If you have a "carrier" "boost" "basil" or "oregonO" channel, why couldn't you load that thing with phospho-enriched samples (for example) instead of 200 cells or a a diluted perfectly digested pooled sample? The reason appears to be that your coisolated peptide (or junk) background ends up leading to a preposterous number of false discoveries. Remember that in these workflows your complete and total evidence for that peptide being there in single cells is just your single reporter ion. Since most PTM modified peptides are already in a suppressed region of signal to noise - and you only get one measurement of that phosphopeptide - you're already in trouble. (Wait. Is that too many dashes? Don't need y'all thinking some AI wrote this thing. Meh, I'll fix that in a minute). Throw in the contamination of your reporter ion signal with the isotopic impurities and now you've got tons of phosphopeptides and they may not really make sense at all. 

Ready to fix that? I sure am! Except...I don't have this hardware.... hmmm.... okay, but let's do it anyway! Introducing 2026's early entry for best method name......

ShtMtPro!

It's SureQuant with 

Super Heavy Tandem! (Sht) Mass Tags! (Mt) Professional (Pro) version! OMG. 

(Mandatory)

Okay, so the AMAZING name should not, in any way, distract you from how good these data are. Compare the number of PTMs you can pick up using this workflow vs DDA? ShtMtPro crushes it. Even vs PRM, ShtMtPro squeezes out a narrow victory! 

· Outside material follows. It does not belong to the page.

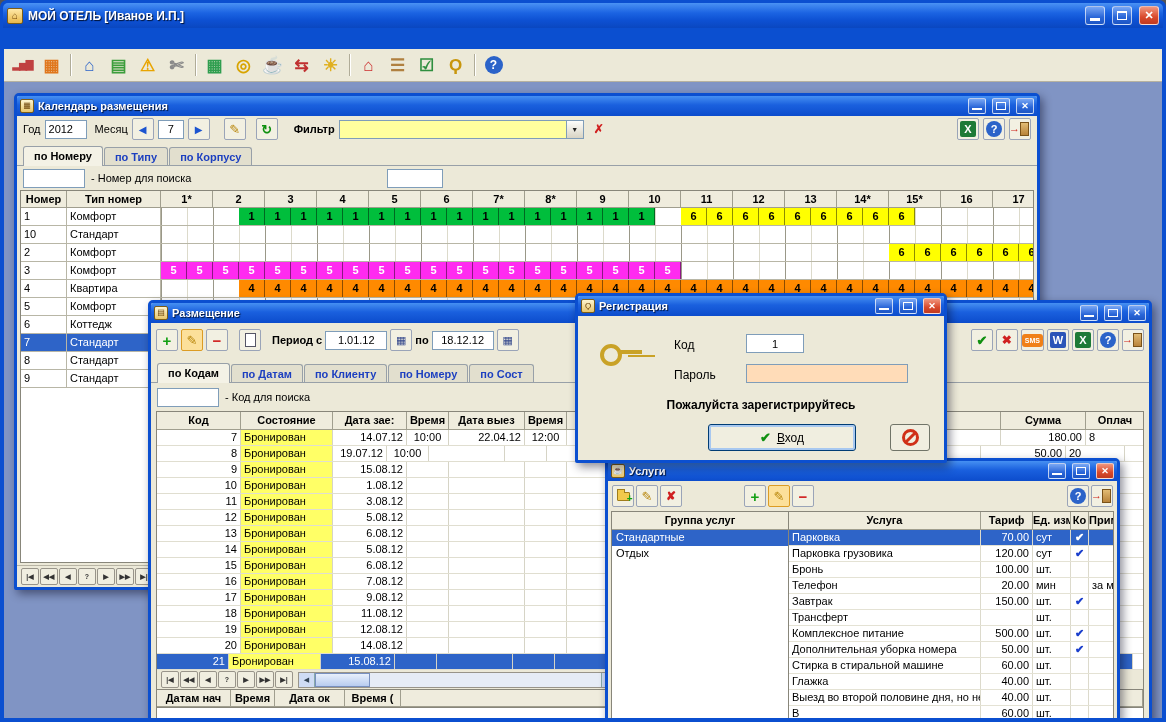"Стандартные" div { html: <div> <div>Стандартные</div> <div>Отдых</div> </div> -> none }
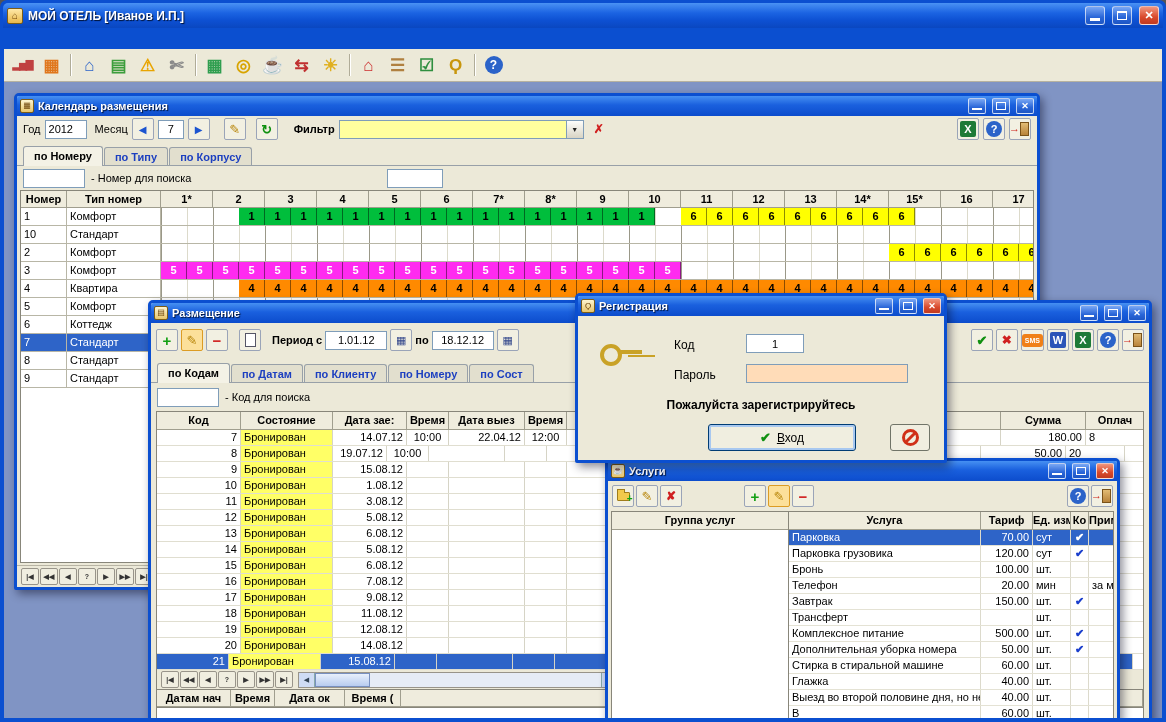"21" span.pc { width: 72px -> 84px }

Intelligent - on the fly - targeting of chemically modified peptides IN SINGLE CELLS? Multiplexing so it's super fast?? Incredible idea that I bet no no one tried at all to talk another vendor into for 3 straight years. If you are thinking something dumb like "I can't do single cell proteomics, I just have this old Tribrid..." this is the second paper on this blog this week that should put you on the right track. If, however, someone offered you $75 and a pack of big red for that old Tribrid, I would happily give you twice that for it!

Edit: Okay, apparently they used an Exploris, which I was not aware could do the SureQuant thing. I thought it was a Tribrid exclusive workflow. Good news! There are a bunch of Explorises around!